How can Appalachian tree syrup research help maple syrup production in the Pacific Northwest?

Despite their geographical separation and distinct species compositions, the forests of Appalachia and the Pacific Northwest share significant similarities in terms of biodiversity, ecological roles, climatic conditions, cultural importance, and conservation challenges. Both regions exemplify the beauty and complexity of North America’s forest ecosystems and highlight the need for ongoing conservation efforts to protect these vital natural resources.

Eric Jones( left), Oregon State University, with newly elected officers of the
Oregon Maple Syrup Producers Association (second from left to right) Dan
Caldwell, Connie Olsen, Dean Olsen and Joe McGilvra.

Dr. Mike Rechlin has researched Appalachian forests for decades, specifically focusing on maple and tree syrup production. This research and its findings have applications outside of Appalachia and as a result, as Dr. Rechlin puts it, he was told to “Go West Old Man,” attributing a famous nineteenth-century saying about eastern newspaperman Horace Greeley.

Acer macrophyllum – Now that’s a BIG Leaf.

Dr. Rechlin did just that. Mike was invited to participate in the 2024 annual Pacific Northwest Big Leaf Maple Conference and Fair. Sponsored by The University of Washington and Oregon State University, the conference and accompanying Big Leaf Maple fair are designed to promote an awareness of tapping Big Leaf Maple (Acer macrophyllum) and to share knowledge and the technical skills needed to enter this new frontier in the maple syrup world successfully.

Eric Jones (Oregon State University) and Kent Wheiler (University of
Washington) facilitate research and the expansion of tapping in the Pacific

To support Big Leaf tapping in the Pacific Northwest Mike was asked to share his experiences in the development of the maple syrup industry in Appalachia. He described the evolution of the West Virginia Maple Syrup Producers Association (WVMSPA) and how the Association supported industry growth in Appalachia.

Members of the Washington State Maple Syrup Producers Association
leadership Team. (left to right) Cory Davis, Daryl Dietrich, Patrick Shultz, Rich
Weiss, Neil McLeoud and Mark Butler.

The Pacific Northwest faces many of the same challenges as West Virginia and the Appalachian region. Like West Virginia, producers need to adopt Northeastern practices to their climatic and species-specific conditions. They need enhanced public awareness of Big Leaf Maple syrup, and syrup producers need advanced technical skills to increase sap and syrup production. All this has developed in Appalachia through ongoing collaboration between Future Generations University’s Appalachian Program and the WVMSPA.
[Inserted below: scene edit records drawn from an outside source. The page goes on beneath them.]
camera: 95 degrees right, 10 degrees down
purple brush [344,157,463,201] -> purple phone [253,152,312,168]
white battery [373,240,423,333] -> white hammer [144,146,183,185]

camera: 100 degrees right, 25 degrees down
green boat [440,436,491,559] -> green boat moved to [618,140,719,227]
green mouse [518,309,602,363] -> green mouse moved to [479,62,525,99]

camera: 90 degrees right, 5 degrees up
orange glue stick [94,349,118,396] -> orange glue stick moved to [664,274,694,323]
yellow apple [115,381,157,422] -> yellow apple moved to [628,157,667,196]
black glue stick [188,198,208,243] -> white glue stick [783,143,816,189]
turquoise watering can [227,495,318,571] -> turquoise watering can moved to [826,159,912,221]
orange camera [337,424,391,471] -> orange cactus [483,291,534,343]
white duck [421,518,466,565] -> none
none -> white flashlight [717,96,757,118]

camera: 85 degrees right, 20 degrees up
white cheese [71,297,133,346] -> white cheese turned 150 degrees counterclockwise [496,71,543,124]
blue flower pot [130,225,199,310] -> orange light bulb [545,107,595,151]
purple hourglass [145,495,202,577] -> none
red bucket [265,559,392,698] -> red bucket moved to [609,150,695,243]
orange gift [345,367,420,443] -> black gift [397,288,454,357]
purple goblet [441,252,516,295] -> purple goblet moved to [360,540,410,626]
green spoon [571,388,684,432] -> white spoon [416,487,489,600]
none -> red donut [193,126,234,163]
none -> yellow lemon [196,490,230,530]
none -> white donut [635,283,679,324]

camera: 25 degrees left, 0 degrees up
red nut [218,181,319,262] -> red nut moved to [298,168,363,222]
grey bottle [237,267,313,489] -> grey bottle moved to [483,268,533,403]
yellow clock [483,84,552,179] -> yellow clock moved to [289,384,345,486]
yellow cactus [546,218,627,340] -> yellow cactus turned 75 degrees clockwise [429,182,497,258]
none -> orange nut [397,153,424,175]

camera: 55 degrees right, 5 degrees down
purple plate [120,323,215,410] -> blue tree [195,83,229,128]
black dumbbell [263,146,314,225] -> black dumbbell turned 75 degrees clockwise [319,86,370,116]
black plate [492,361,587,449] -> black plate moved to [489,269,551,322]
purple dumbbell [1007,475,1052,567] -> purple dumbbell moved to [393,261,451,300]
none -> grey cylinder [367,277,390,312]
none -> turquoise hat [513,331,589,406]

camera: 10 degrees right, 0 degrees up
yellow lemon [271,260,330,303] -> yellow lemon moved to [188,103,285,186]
Mike also gave a presentation on how research being conducted by FGU is helping adapt Appalachian sap and syrup production practices to a changing climate. West Virginia is at the forefront of climate change. Washington and Oregon are already there. What we are learning about microbial growth in sap collection lines is important to the growth of the syrup industry in Appalachia. It is essential to the development of the industry in the Pacific Northwest. Mike ended his presentation by letting the audience know that the presentation had no ending. Instead, the presentation was the beginning of a dialogue that needed to continue as maple syrup producers in both regions had to work together and learn from each other.